Todo este processo pode ter colaborado para maior descrença da população haitiana nas instituições. Finazzi aponta que “o atual presidente eleito conta com apoio de apenas 9,5% do eleitorado, num pleito que contou somente com 20% dos votantes, mas que foi considerado pela comunidade internacional como um ‘sucesso’. Além disso, houve um incrível aumento da polícia haitiana, que triplicou de tamanho – de cerca de 5.000, em 2004, para 15.000 -, modernizou seus equipamentos e se armou – inclusive com muitas armas provenientes do Brasil, que chegou a ultrapassar os EUA na quantidade de envio durante os últimos anos”.

“Na época do governo Lula, e até hoje, a tese dominante na academia para o engajamento brasileiro é que ela faria parte de uma estratégia de busca de um assento permanente no Conselho de Segurança da ONU. Não acredito nisso, pois o que vem a ser esse assento senão a manifestação do poder das grandes potências? Agora, há que se levar em conta o que os militares estão falando: o Haiti serviu como campo de testes para as ações nas favelas. Ou seja, foram para lá pra aprender a garantir a ‘lei e a ordem’. Mas que ordem é essa que temos hoje?”, questiona o pesquisador.

Para Fedo, a saída da Minustah será benéfica para o povo haitiano, mas ele vê com desconfiança a nova Missão que dizem ser temporária. “A saída da Minustah vai ser um benefício. É o desejo do povo. A ocupação é um desrespeito à soberania dos haitianos. No lugar da Minustah vai começar a Minujusth, liderada pelo Canadá, que falam que será de seis meses, mas vai saber. O Haiti pertence ao povo haitiano”, disse.

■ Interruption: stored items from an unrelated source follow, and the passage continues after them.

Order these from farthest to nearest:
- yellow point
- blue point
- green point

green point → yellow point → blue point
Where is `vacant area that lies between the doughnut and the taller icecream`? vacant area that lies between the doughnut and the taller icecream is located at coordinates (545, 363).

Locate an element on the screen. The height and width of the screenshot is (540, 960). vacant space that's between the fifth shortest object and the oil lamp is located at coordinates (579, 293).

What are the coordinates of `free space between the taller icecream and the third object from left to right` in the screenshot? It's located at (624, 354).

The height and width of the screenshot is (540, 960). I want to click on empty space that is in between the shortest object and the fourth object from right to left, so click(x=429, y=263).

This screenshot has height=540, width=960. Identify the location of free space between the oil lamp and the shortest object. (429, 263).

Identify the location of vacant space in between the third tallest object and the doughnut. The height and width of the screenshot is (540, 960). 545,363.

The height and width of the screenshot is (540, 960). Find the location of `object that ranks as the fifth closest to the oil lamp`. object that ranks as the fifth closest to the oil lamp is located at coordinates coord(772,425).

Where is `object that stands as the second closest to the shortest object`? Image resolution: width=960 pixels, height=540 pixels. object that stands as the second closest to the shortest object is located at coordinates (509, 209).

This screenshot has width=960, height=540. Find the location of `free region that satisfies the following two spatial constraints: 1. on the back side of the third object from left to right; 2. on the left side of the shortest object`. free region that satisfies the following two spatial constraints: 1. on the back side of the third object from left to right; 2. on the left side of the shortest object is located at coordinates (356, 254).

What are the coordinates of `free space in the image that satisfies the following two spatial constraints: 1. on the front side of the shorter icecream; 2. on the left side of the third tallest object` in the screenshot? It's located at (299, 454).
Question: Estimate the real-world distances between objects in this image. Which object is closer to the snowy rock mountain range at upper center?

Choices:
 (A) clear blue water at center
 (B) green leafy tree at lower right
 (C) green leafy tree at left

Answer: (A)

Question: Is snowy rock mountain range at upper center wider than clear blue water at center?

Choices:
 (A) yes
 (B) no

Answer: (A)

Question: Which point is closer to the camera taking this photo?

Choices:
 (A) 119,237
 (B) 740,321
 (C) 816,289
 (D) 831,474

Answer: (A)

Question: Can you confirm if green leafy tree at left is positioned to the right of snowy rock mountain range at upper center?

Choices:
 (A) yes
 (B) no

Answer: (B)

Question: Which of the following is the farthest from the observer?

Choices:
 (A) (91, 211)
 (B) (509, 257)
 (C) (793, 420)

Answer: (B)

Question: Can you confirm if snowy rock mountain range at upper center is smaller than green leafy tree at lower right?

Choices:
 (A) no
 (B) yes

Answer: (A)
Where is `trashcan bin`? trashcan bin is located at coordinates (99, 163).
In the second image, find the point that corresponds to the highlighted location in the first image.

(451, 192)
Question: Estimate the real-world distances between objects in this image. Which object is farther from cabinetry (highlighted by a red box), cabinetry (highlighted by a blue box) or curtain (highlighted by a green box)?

A CSP-Conlutas esteve no Haiti antes e depois do terremoto, em 2010. Desde então segue com a ajuda humanitária e o apoio político, exigindo a retirada das tropas e da intervenção da ONU no Haiti, junto a movimentos populares e sindicais haitianos, como a central sindical Bataye Ovrière, que compõe, assim como a nossa Central, a RSISL (Rede Sindical Internacional de Solidariedade e Lutas) e ao movimento criado por imigrantes haitianos no Brasil, a USIH.

“Infelizmente, depois de anos de operação, o país continua mergulhado na miséria, destruído e com muita corrupção. Os haitianos continuam saindo para procurar uma vida melhor em outro país e mandar dinheiro para seus familiares que ficaram no Haiti. E esses bilhões que foram gastos com as tropas se fossem utilizados para construir escolas, hospitais, para melhorar o saneamento básico, teria ajudado muito mais aquele povo. Mas, se a saída das tropas do Haiti não significa uma prosperidade econômica, ao menos significará a liberdade para aquele povo decidir soberanamente seu destino”, conclui Wilson.